§ DATASET ROWS:

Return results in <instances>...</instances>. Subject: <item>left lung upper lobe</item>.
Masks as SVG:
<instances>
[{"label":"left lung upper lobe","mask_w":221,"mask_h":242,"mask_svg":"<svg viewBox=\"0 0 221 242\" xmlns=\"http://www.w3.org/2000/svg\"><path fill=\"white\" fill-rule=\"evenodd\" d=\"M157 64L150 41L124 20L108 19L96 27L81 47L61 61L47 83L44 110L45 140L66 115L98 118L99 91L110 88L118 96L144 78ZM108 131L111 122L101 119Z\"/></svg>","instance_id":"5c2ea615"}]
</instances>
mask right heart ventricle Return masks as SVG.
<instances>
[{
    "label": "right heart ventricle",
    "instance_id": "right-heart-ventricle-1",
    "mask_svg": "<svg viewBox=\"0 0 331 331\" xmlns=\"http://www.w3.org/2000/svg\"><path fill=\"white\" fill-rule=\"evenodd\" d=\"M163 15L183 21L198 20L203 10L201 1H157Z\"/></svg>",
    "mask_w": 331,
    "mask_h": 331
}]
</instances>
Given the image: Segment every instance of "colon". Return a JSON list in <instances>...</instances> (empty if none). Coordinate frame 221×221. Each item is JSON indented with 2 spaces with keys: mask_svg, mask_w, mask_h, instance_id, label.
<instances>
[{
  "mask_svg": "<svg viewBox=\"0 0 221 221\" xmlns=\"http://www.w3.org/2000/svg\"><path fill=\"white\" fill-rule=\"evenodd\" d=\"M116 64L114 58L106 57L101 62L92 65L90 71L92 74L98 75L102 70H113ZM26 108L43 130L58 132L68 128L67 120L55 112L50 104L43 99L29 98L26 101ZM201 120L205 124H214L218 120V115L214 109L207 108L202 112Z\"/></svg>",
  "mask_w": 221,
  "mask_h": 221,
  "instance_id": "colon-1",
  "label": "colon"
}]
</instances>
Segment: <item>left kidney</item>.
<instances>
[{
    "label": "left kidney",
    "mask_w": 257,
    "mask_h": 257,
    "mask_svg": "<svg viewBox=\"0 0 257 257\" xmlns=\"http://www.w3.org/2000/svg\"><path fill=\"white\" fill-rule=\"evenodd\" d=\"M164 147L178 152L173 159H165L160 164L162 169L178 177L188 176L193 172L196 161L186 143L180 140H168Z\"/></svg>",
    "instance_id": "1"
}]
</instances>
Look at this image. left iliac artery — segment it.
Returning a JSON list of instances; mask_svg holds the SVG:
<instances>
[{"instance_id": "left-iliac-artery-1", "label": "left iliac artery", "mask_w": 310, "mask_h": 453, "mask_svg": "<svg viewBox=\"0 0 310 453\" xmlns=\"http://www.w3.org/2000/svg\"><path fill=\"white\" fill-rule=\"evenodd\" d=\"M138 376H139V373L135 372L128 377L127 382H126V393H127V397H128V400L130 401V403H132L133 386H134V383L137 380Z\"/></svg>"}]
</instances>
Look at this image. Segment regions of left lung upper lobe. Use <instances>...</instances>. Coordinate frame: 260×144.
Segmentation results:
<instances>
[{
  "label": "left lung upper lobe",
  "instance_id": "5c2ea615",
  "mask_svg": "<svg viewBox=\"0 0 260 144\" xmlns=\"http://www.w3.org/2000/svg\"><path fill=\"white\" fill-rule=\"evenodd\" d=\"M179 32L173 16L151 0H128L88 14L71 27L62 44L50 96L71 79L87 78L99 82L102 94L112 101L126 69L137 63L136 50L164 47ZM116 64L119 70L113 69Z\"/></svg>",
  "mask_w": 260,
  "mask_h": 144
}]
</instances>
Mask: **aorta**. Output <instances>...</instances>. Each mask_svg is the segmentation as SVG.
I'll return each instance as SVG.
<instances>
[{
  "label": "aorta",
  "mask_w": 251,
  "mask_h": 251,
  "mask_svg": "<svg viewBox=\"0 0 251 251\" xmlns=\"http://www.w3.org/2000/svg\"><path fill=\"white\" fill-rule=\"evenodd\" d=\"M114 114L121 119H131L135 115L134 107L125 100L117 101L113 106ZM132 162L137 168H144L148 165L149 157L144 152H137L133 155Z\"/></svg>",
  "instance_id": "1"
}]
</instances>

§ THE REQUEST:
Edit the data above by replacing "Look at this image" with "Consider the following" wherever it occurs, and write out all the lines again with nothing else changed.

§ TASK OUTPUT:
Return results in <instances>...</instances>. Subject: <item>left lung upper lobe</item>.
Masks as SVG:
<instances>
[{"label":"left lung upper lobe","mask_w":221,"mask_h":242,"mask_svg":"<svg viewBox=\"0 0 221 242\" xmlns=\"http://www.w3.org/2000/svg\"><path fill=\"white\" fill-rule=\"evenodd\" d=\"M157 64L150 41L124 20L108 19L96 27L81 47L61 61L47 83L44 110L45 140L66 115L98 118L99 91L110 88L118 96L144 78ZM108 131L111 122L101 119Z\"/></svg>","instance_id":"5c2ea615"}]
</instances>
mask right heart ventricle Return masks as SVG.
<instances>
[{
    "label": "right heart ventricle",
    "instance_id": "right-heart-ventricle-1",
    "mask_svg": "<svg viewBox=\"0 0 331 331\" xmlns=\"http://www.w3.org/2000/svg\"><path fill=\"white\" fill-rule=\"evenodd\" d=\"M163 15L183 21L198 20L203 10L201 1H157Z\"/></svg>",
    "mask_w": 331,
    "mask_h": 331
}]
</instances>
Given the image: Segment every instance of "colon". Return a JSON list in <instances>...</instances> (empty if none). Coordinate frame 221×221. Each item is JSON indented with 2 spaces with keys: mask_svg, mask_w, mask_h, instance_id, label.
<instances>
[{
  "mask_svg": "<svg viewBox=\"0 0 221 221\" xmlns=\"http://www.w3.org/2000/svg\"><path fill=\"white\" fill-rule=\"evenodd\" d=\"M116 64L114 58L106 57L101 62L92 65L90 71L92 74L98 75L102 70H113ZM26 108L43 130L58 132L68 128L67 120L55 112L50 104L43 99L29 98L26 101ZM201 120L205 124H214L218 120V115L214 109L207 108L202 112Z\"/></svg>",
  "mask_w": 221,
  "mask_h": 221,
  "instance_id": "colon-1",
  "label": "colon"
}]
</instances>
Segment: <item>left kidney</item>.
<instances>
[{
    "label": "left kidney",
    "mask_w": 257,
    "mask_h": 257,
    "mask_svg": "<svg viewBox=\"0 0 257 257\" xmlns=\"http://www.w3.org/2000/svg\"><path fill=\"white\" fill-rule=\"evenodd\" d=\"M164 147L178 152L173 159H165L160 164L162 169L178 177L188 176L193 172L196 161L186 143L180 140H168Z\"/></svg>",
    "instance_id": "1"
}]
</instances>
Consider the following. left iliac artery — segment it.
Returning a JSON list of instances; mask_svg holds the SVG:
<instances>
[{"instance_id": "left-iliac-artery-1", "label": "left iliac artery", "mask_w": 310, "mask_h": 453, "mask_svg": "<svg viewBox=\"0 0 310 453\" xmlns=\"http://www.w3.org/2000/svg\"><path fill=\"white\" fill-rule=\"evenodd\" d=\"M138 376H139V373L135 372L128 377L127 382H126V393H127V397H128V400L130 401V403H132L133 386H134V383L137 380Z\"/></svg>"}]
</instances>
Consider the following. Segment regions of left lung upper lobe. Use <instances>...</instances>. Coordinate frame: 260×144.
Segmentation results:
<instances>
[{
  "label": "left lung upper lobe",
  "instance_id": "5c2ea615",
  "mask_svg": "<svg viewBox=\"0 0 260 144\" xmlns=\"http://www.w3.org/2000/svg\"><path fill=\"white\" fill-rule=\"evenodd\" d=\"M179 32L173 16L151 0H128L88 14L71 27L62 44L50 96L71 79L87 78L99 82L102 94L112 101L126 69L137 63L136 50L164 47ZM116 64L119 70L113 69Z\"/></svg>",
  "mask_w": 260,
  "mask_h": 144
}]
</instances>
Mask: **aorta**. Output <instances>...</instances>. Each mask_svg is the segmentation as SVG.
I'll return each instance as SVG.
<instances>
[{
  "label": "aorta",
  "mask_w": 251,
  "mask_h": 251,
  "mask_svg": "<svg viewBox=\"0 0 251 251\" xmlns=\"http://www.w3.org/2000/svg\"><path fill=\"white\" fill-rule=\"evenodd\" d=\"M114 114L121 119H131L135 115L134 107L125 100L117 101L113 106ZM132 162L137 168H144L148 165L149 157L144 152H137L133 155Z\"/></svg>",
  "instance_id": "1"
}]
</instances>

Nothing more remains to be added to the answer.